Missing the T? Data Storage ETL an Oversight, Says KNIME CEO

By Michael Berthold
Best Practices,

ETL Data Storage

Solutions Review’s Expert Insights Series is a collection of contributed articles written by industry experts in enterprise software categories. In this feature, KNIME CEO Michael Berthold offers commentary on why data storage ETL is an oversight in the enterprise right now.

Making sense of all of an organization’s data (and ideally enriching it with lots of data “out there”) is easy to say and still surprisingly hard to do.

Rather than seeing holistically, how many people interact with content on our website, on our forum, or on social media, wouldn’t it be nice to see activity grouped by the organization? We’d see not just an individual’s view of the most recent blog but also her colleagues’ comments on LinkedIn the following day. It would be even better if we could see the connection between the two–enabling us to distinguish between high engagement on a single team or interest from a new department. Wouldn’t it be great if an account manager tasked with growing a given account could spot patterns between support calls, social media comments, and online-store visits–even if some of that data came from a recently acquired company.

The biggest problem to allow for this continued “making sense of (all of our) data” is the nasty combination of ever-changing requirements or questions seeking an answer with ever-changing data sources that need continuous cleaning, transforming, and integrating. Without first organizing and adding structure to all those data sources, it’s impossible to derive interesting insights. The prominent claim that “data is the new oil” is surprisingly apt.
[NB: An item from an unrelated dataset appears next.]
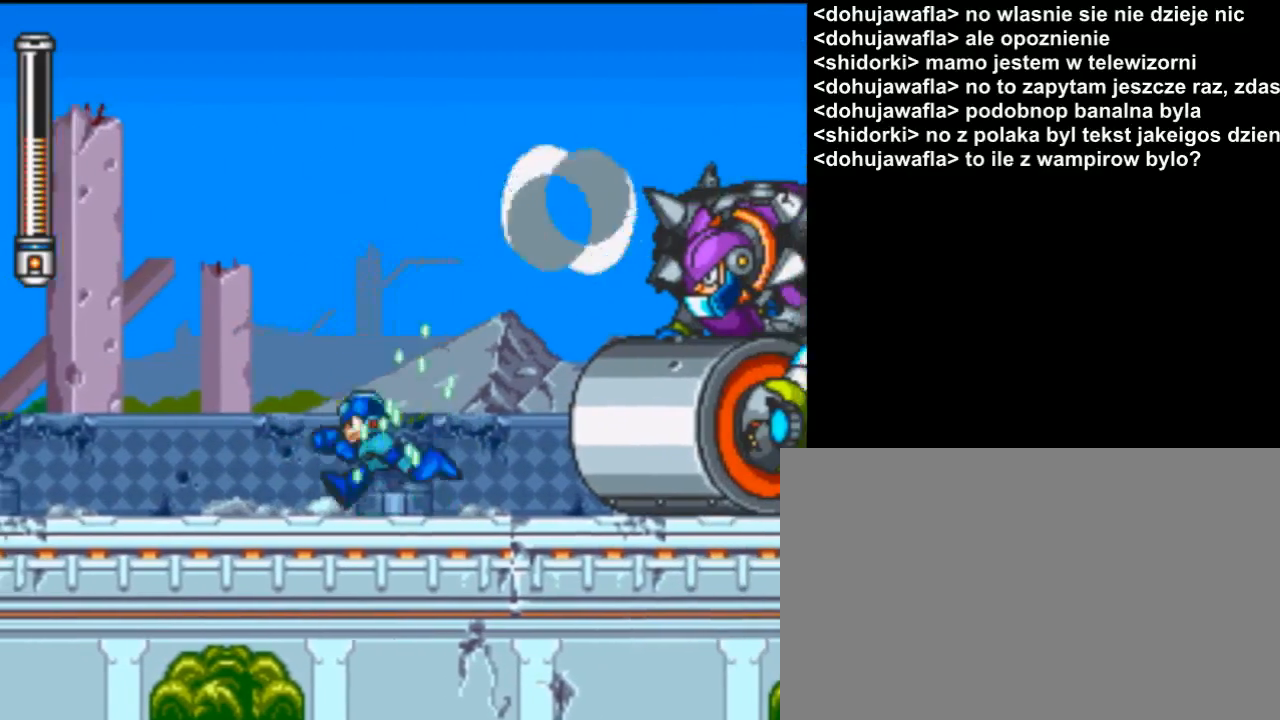
{"dt_ms": 1000, "buttons": ["Y"], "events": [[267, "B", "down"], [667, "B", "up"]]}
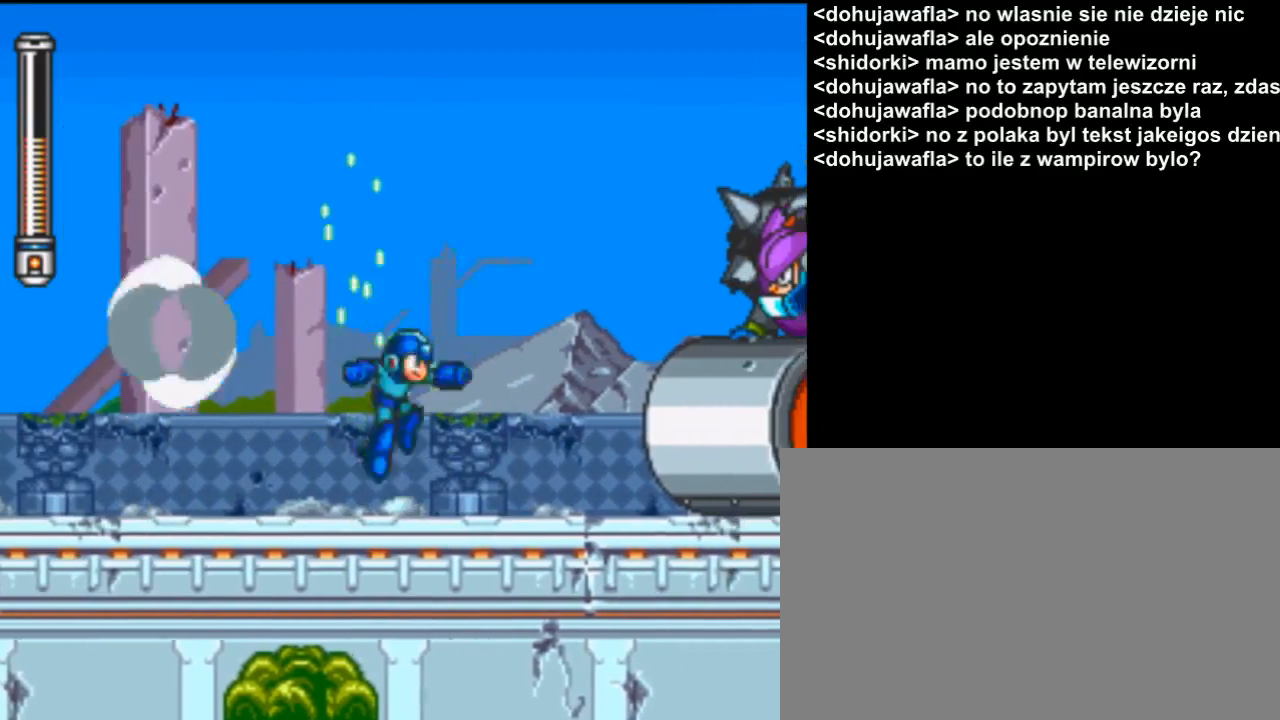
{"dt_ms": 500, "buttons": ["B", "Y"], "events": [[200, "B", "down"]]}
Like oil, data in its raw form is initially useless– only once you refine it is it valuable and useful.

But how do I get to this state of well-organized data?

The solution for this used to be to build a data warehouse i.e. define the one, and only proper structure once and for all and then live with it. When that turned out to be infeasible since data and data sources are ever-changing, data lakes became popular – until they also turned out to be, well, rather messy. Then things moved to the cloud, but that didn’t really solve the problem of reaching and maintaining a state of well-organized data. Instead of solving it via smart (or not so smart) storage setups, meta query or federated setups promise another answer. Still, they, too, only solve a part of the puzzle.

Keeping your data accessible goes beyond just figuring out how to store the data. Teams also need a way for transformation (the “T” in ETL) to happen as needed without compromising resources or time. In this piece, we argue that low-code offers exactly that flexibility–giving anyone access to just the insights they need, as they need them.

But first, let’s revisit what’s been tried so far.

ETL Data Storage

Data Warehouse, the Dream

Data Warehouses have been the holy grail for ages but are rarely spotted in real life. The truth is that they are easy to imagine, hard to design, and even harder actually to put to work.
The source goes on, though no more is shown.